Formulation of estimation models for the compressive strength of concrete mixed with nanosilica and carbon nanotubes

Abstract

New concepts for improving the performance of cementitious materials have recently surfaced due to the advancement in nanotechnology. In this context, nano silica (NS) and carbon nanotubes (CNTs) have been widely used in recent years. These nanomaterials significantly enhance the mechanical and durable performance of cement mixtures, although there are a few drawbacks related to high cost and workability issues. As a result, these components must be consumed at specific rates in order to achieve the desired qualities. This study aimed to create models to forecast the compressive strength (CS) for concrete mixed with two types of nanomaterials utilizing machine-learning-algorithms (MLA), such as the decision tree algorithm (DTA) and random forest algorithm (RFA). The results of both models were compared and verified by external K-fold cross-validation. A comprehensive database was collected containing 72 and 55 data points for the CS of CNTs and NS-modified concrete respectively. Four input variables such as fine aggregate (FA), cement content (CC), coarse aggregate (CA) and water-to-cement ratio (W/C) were used for the calibration of the models. Additionally, predicted results were checked through k-fold-cross-validation and other performance gauges such as mean-absolute-error (MAE), mean-squared-error (MSE), correlation coefficient (R2), root-mean-square-error (RMSE), relative-root-mean-square-error (RRMSE) and performance-index-factor (Pif).

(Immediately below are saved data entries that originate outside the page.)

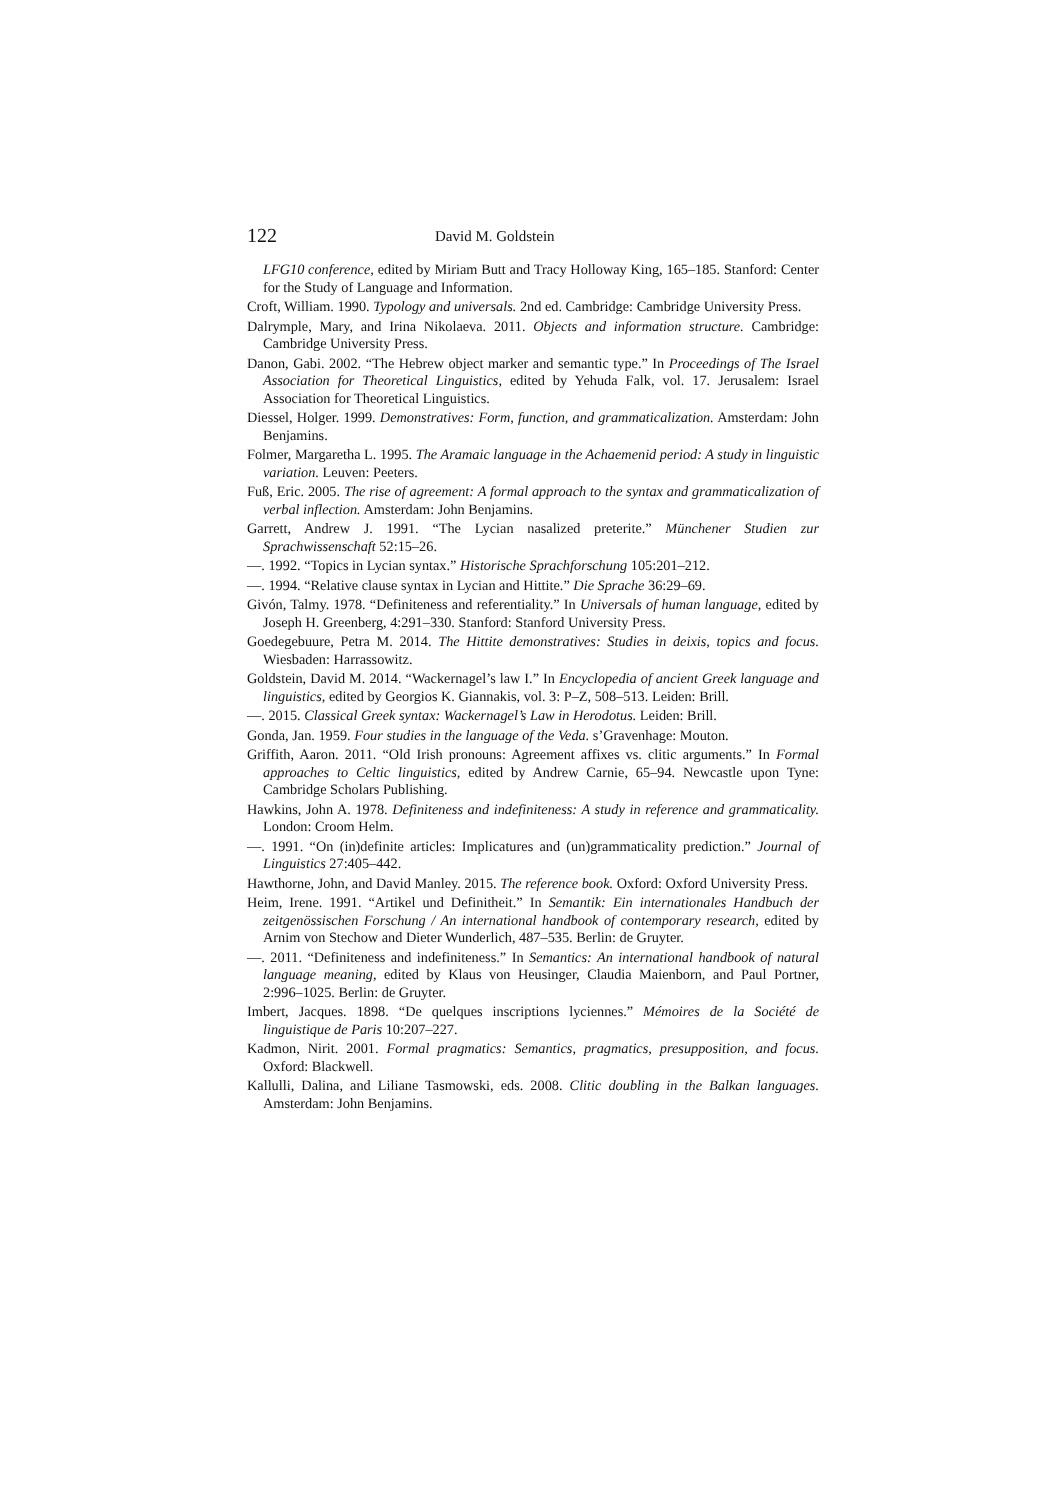122 David M. Goldstein
LFG10 conference, edited by Miriam Butt and Tracy Holloway King, 165–185. Stanford: Center for the Study of Language and Information.
Croft, William. 1990. Typology and universals. 2nd ed. Cambridge: Cambridge University Press.
Dalrymple, Mary, and Irina Nikolaeva. 2011. Objects and information structure. Cambridge: Cambridge University Press.
Danon, Gabi. 2002. “The Hebrew object marker and semantic type.” In Proceedings of The Israel Association for Theoretical Linguistics, edited by Yehuda Falk, vol. 17. Jerusalem: Israel Association for Theoretical Linguistics.
Diessel, Holger. 1999. Demonstratives: Form, function, and grammaticalization. Amsterdam: John Benjamins.
Folmer, Margaretha L. 1995. The Aramaic language in the Achaemenid period: A study in linguistic variation. Leuven: Peeters.
Fuß, Eric. 2005. The rise of agreement: A formal approach to the syntax and grammaticalization of verbal inflection. Amsterdam: John Benjamins.
Garrett, Andrew J. 1991. “The Lycian nasalized preterite.” Münchener Studien zur Sprachwissenschaft 52:15–26.
—. 1992. “Topics in Lycian syntax.” Historische Sprachforschung 105:201–212.
—. 1994. “Relative clause syntax in Lycian and Hittite.” Die Sprache 36:29–69.
Givón, Talmy. 1978. “Definiteness and referentiality.” In Universals of human language, edited by Joseph H. Greenberg, 4:291–330. Stanford: Stanford University Press.
Goedegebuure, Petra M. 2014. The Hittite demonstratives: Studies in deixis, topics and focus. Wiesbaden: Harrassowitz.
Goldstein, David M. 2014. “Wackernagel’s law I.” In Encyclopedia of ancient Greek language and linguistics, edited by Georgios K. Giannakis, vol. 3: P–Z, 508–513. Leiden: Brill.
—. 2015. Classical Greek syntax: Wackernagel’s Law in Herodotus. Leiden: Brill.
Gonda, Jan. 1959. Four studies in the language of the Veda. s’Gravenhage: Mouton.
Griffith, Aaron. 2011. “Old Irish pronouns: Agreement affixes vs. clitic arguments.” In Formal approaches to Celtic linguistics, edited by Andrew Carnie, 65–94. Newcastle upon Tyne: Cambridge Scholars Publishing.
Hawkins, John A. 1978. Definiteness and indefiniteness: A study in reference and grammaticality. London: Croom Helm.
—. 1991. “On (in)definite articles: Implicatures and (un)grammaticality prediction.” Journal of Linguistics 27:405–442.
Hawthorne, John, and David Manley. 2015. The reference book. Oxford: Oxford University Press.
Heim, Irene. 1991. “Artikel und Definitheit.” In Semantik: Ein internationales Handbuch der zeitgenössischen Forschung / An international handbook of contemporary research, edited by Arnim von Stechow and Dieter Wunderlich, 487–535. Berlin: de Gruyter.
—. 2011. “Definiteness and indefiniteness.” In Semantics: An international handbook of natural language meaning, edited by Klaus von Heusinger, Claudia Maienborn, and Paul Portner, 2:996–1025. Berlin: de Gruyter.
Imbert, Jacques. 1898. “De quelques inscriptions lyciennes.” Mémoires de la Société de linguistique de Paris 10:207–227.
Kadmon, Nirit. 2001. Formal pragmatics: Semantics, pragmatics, presupposition, and focus. Oxford: Blackwell.
Kallulli, Dalina, and Liliane Tasmowski, eds. 2008. Clitic doubling in the Balkan languages. Amsterdam: John Benjamins.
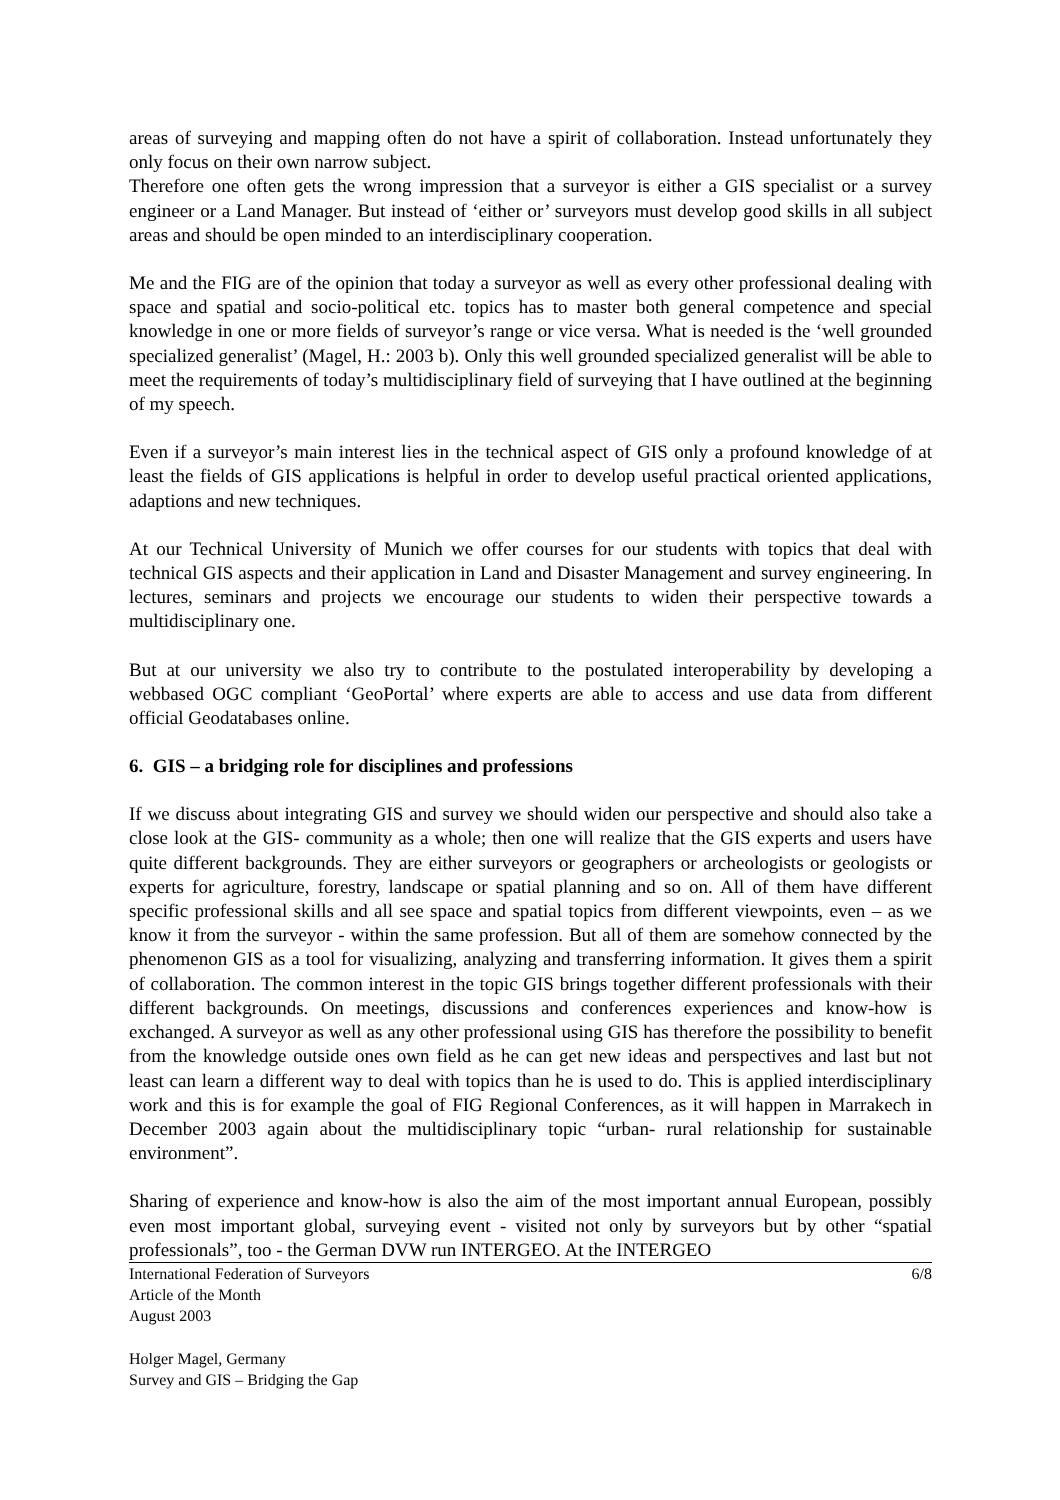areas of surveying and mapping often do not have a spirit of collaboration. Instead unfortunately they only focus on their own narrow subject.
Therefore one often gets the wrong impression that a surveyor is either a GIS specialist or a survey engineer or a Land Manager. But instead of ‘either or’ surveyors must develop good skills in all subject areas and should be open minded to an interdisciplinary cooperation.
Me and the FIG are of the opinion that today a surveyor as well as every other professional dealing with space and spatial and socio-political etc. topics has to master both general competence and special knowledge in one or more fields of surveyor’s range or vice versa. What is needed is the ‘well grounded specialized generalist’ (Magel, H.: 2003 b). Only this well grounded specialized generalist will be able to meet the requirements of today’s multidisciplinary field of surveying that I have outlined at the beginning of my speech.
Even if a surveyor’s main interest lies in the technical aspect of GIS only a profound knowledge of at least the fields of GIS applications is helpful in order to develop useful practical oriented applications, adaptions and new techniques.
At our Technical University of Munich we offer courses for our students with topics that deal with technical GIS aspects and their application in Land and Disaster Management and survey engineering. In lectures, seminars and projects we encourage our students to widen their perspective towards a multidisciplinary one.
But at our university we also try to contribute to the postulated interoperability by developing a webbased OGC compliant ‘GeoPortal’ where experts are able to access and use data from different official Geodatabases online.
6. GIS – a bridging role for disciplines and professions
If we discuss about integrating GIS and survey we should widen our perspective and should also take a close look at the GIS- community as a whole; then one will realize that the GIS experts and users have quite different backgrounds. They are either surveyors or geographers or archeologists or geologists or experts for agriculture, forestry, landscape or spatial planning and so on. All of them have different specific professional skills and all see space and spatial topics from different viewpoints, even – as we know it from the surveyor - within the same profession. But all of them are somehow connected by the phenomenon GIS as a tool for visualizing, analyzing and transferring information. It gives them a spirit of collaboration. The common interest in the topic GIS brings together different professionals with their different backgrounds. On meetings, discussions and conferences experiences and know-how is exchanged. A surveyor as well as any other professional using GIS has therefore the possibility to benefit from the knowledge outside ones own field as he can get new ideas and perspectives and last but not least can learn a different way to deal with topics than he is used to do. This is applied interdisciplinary work and this is for example the goal of FIG Regional Conferences, as it will happen in Marrakech in December 2003 again about the multidisciplinary topic “urban- rural relationship for sustainable environment”.
Sharing of experience and know-how is also the aim of the most important annual European, possibly even most important global, surveying event - visited not only by surveyors but by other “spatial professionals”, too - the German DVW run INTERGEO. At the INTERGEO
International Federation of Surveyors
Article of the Month
August 2003
6/8
Holger Magel, Germany
Survey and GIS – Bridging the Gap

The RFA (CNTs and NS) models were found with better performance and accuracy than the DTA models by having the lowest MAE of 3.51, 4.17 RRMSE of 0.0783, 0.0584, and Pif of 0.0398 and 0.0299 respectively. In addition, the value of R2 for RFA models was observed higher such as 0.90 (CNTs) and 0.93 (NS), while for DTA models R2 was found as 0.88 (CNTs) and 0.86 (NS) respectively. The ensembled ML methods demonstrated a better generalization capability, which indicates their better ability for future prediction of CNTs and NS mixed concrete.